> _Written problem_: Count the lines in the listing below that contain the string "times". Reply with the number alone.

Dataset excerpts
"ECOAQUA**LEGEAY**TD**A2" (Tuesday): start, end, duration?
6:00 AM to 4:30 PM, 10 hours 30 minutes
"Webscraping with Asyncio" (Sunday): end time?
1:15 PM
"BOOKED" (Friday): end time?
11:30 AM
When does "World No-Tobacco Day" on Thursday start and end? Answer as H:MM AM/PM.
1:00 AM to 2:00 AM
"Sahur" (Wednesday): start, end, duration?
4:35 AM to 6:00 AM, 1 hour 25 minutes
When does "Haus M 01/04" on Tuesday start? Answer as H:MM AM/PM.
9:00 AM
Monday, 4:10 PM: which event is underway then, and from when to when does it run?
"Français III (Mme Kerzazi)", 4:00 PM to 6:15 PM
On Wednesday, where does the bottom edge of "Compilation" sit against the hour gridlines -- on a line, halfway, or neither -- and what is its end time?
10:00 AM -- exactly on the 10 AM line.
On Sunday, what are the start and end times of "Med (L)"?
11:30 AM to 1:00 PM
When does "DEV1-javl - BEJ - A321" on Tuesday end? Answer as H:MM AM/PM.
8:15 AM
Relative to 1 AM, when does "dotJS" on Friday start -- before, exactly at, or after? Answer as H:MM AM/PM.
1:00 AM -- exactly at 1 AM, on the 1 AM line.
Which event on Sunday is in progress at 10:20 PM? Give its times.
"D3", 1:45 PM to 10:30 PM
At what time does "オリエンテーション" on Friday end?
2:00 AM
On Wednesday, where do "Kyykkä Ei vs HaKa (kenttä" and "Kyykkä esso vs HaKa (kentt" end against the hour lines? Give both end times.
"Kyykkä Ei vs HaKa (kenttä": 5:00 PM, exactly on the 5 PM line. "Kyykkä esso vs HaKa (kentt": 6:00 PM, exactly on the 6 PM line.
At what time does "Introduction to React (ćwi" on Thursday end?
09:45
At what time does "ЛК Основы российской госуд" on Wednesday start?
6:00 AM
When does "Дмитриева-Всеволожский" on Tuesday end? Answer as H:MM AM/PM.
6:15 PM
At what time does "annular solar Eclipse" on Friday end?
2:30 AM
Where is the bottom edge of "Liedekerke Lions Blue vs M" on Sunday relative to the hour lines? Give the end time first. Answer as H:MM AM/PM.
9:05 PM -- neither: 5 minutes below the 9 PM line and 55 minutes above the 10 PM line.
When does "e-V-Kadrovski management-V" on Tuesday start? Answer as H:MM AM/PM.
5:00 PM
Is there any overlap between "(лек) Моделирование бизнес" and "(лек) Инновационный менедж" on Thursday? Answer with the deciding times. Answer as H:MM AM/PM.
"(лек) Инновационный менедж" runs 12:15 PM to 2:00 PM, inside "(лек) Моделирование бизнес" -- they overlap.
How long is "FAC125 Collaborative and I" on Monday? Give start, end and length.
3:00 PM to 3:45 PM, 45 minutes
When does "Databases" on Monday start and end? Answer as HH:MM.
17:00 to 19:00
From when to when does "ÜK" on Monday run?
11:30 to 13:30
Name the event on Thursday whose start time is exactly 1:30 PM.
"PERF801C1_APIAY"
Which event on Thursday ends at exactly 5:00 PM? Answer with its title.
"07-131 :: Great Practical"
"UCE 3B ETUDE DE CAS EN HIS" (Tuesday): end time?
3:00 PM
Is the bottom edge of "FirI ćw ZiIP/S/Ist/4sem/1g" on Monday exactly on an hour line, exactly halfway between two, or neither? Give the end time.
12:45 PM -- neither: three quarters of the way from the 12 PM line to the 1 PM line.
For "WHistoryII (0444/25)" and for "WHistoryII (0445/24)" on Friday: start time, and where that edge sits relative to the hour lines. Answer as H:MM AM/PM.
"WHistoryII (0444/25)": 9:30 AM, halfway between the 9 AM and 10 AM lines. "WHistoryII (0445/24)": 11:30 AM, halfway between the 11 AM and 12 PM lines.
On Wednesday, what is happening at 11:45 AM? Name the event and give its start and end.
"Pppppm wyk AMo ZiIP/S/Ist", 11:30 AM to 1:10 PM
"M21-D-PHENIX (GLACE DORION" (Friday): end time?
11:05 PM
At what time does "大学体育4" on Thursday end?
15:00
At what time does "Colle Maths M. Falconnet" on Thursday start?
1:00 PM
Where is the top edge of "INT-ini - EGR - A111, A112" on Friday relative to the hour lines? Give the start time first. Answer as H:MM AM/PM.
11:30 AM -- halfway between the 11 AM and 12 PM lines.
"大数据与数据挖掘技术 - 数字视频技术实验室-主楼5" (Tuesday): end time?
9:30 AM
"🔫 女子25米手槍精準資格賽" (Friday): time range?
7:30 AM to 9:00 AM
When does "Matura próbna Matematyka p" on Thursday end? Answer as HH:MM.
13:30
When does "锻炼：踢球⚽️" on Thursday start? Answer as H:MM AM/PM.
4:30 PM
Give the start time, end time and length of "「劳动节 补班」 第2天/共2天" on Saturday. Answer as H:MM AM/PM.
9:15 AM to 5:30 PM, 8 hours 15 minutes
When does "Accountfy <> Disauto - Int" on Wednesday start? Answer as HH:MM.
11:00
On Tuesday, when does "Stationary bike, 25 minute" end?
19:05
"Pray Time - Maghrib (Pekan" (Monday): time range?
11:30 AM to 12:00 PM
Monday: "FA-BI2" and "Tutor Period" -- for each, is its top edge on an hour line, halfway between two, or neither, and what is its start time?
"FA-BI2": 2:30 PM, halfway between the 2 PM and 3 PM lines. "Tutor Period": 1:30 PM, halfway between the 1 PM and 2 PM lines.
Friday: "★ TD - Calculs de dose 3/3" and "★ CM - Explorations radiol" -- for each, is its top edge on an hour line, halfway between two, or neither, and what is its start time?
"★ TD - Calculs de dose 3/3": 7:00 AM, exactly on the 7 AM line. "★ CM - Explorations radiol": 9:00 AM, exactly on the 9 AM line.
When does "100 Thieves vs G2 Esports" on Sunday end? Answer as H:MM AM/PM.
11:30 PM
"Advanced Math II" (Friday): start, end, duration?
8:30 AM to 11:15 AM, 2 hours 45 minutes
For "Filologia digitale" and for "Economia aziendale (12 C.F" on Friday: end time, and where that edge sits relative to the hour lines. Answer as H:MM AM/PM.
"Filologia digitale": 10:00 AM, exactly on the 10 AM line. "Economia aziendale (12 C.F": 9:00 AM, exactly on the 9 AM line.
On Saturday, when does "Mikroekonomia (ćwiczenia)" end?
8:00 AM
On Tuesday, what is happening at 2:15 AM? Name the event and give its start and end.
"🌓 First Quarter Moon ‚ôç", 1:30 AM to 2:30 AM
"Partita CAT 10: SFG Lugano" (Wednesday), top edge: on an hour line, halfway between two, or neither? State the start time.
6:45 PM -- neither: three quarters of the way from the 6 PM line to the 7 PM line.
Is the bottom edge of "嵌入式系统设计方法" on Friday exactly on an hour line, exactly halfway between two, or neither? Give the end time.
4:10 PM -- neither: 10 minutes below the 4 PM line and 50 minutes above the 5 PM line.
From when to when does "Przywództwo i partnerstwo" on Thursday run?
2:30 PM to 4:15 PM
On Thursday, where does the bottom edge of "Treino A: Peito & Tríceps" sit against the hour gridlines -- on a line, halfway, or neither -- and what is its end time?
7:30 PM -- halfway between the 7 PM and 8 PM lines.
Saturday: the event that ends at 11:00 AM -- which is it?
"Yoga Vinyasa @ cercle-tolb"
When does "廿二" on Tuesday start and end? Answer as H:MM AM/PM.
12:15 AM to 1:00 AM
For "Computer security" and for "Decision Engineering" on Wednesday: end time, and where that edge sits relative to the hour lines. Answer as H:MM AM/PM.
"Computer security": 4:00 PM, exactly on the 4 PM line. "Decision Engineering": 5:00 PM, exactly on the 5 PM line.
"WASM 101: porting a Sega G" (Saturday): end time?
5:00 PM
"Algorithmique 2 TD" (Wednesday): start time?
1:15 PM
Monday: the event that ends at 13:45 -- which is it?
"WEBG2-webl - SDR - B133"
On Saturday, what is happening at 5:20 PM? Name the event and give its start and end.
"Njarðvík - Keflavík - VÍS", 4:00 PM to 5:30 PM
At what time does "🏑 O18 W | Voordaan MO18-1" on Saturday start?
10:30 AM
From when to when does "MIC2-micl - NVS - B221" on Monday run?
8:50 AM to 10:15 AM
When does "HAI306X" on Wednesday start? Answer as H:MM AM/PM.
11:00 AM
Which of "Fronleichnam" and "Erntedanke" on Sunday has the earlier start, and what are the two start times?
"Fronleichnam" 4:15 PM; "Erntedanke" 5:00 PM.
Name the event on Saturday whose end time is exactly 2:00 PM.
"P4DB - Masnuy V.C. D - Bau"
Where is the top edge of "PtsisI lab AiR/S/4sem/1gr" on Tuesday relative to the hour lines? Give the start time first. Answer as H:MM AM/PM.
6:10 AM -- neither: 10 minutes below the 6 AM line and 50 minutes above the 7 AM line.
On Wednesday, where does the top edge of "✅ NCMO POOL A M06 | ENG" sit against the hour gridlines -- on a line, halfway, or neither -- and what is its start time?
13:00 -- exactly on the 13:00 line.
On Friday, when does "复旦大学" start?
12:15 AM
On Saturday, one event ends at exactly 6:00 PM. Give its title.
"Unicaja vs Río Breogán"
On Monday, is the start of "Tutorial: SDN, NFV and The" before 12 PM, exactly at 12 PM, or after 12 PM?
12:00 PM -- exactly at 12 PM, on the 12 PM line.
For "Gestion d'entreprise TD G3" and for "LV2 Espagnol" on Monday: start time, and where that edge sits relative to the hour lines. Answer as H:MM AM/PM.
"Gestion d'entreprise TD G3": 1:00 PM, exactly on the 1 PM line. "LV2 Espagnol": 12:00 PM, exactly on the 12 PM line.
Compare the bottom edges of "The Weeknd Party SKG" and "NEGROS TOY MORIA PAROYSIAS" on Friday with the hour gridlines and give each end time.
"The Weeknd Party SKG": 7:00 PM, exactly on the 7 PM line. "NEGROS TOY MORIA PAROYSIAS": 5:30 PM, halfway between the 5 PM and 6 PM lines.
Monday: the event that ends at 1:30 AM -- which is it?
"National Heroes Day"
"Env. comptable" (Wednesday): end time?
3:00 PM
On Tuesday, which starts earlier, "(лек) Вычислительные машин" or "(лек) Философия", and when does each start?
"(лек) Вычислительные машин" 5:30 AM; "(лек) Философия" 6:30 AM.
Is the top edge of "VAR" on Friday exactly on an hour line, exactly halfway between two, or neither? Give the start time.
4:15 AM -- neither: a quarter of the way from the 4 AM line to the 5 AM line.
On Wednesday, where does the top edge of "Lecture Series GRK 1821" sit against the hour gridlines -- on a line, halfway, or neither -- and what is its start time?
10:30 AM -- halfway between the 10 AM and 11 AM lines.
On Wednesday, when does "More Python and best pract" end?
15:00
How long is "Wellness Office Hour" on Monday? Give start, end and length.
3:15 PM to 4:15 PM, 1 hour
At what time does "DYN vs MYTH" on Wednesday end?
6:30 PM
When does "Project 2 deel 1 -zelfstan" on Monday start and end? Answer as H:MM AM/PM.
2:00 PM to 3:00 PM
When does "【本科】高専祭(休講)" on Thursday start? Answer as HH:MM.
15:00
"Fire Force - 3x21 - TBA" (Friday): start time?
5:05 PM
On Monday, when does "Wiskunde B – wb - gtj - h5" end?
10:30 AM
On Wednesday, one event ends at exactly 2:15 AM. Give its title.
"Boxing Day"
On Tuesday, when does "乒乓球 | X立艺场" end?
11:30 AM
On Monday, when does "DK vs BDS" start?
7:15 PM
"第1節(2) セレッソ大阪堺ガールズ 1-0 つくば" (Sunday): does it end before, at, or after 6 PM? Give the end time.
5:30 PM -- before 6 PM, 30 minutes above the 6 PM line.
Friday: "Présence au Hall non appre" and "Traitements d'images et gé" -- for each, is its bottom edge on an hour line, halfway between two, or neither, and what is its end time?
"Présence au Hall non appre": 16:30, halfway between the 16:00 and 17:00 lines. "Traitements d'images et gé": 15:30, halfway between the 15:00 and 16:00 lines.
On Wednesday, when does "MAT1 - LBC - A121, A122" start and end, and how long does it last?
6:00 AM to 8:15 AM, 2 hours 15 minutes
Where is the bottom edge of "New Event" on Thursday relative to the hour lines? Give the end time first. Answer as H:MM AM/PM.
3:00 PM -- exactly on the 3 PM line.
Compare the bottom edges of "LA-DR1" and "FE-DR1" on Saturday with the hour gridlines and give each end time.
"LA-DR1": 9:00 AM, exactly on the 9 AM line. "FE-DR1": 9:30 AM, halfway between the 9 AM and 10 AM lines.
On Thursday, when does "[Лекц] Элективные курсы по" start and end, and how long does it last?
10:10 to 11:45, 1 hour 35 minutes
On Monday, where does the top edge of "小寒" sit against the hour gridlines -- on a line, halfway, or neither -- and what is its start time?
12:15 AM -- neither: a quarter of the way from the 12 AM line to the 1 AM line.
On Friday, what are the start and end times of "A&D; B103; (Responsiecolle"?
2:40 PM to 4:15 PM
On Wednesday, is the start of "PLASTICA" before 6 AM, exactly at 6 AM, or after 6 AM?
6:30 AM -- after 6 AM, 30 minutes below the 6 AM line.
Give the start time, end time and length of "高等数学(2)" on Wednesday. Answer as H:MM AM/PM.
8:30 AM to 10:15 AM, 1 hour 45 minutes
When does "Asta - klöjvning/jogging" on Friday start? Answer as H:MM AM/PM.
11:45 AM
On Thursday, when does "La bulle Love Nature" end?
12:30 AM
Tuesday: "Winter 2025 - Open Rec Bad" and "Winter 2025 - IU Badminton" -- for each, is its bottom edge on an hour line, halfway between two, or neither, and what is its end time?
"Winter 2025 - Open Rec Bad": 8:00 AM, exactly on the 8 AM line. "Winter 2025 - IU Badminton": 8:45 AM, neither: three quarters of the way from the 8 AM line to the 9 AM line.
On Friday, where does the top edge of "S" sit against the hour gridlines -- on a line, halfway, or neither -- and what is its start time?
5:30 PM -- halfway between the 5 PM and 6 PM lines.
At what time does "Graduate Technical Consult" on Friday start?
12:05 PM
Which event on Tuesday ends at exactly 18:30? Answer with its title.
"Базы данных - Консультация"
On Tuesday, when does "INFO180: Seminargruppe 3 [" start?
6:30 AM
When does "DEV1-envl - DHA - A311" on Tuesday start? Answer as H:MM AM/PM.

> _Correct response_: 6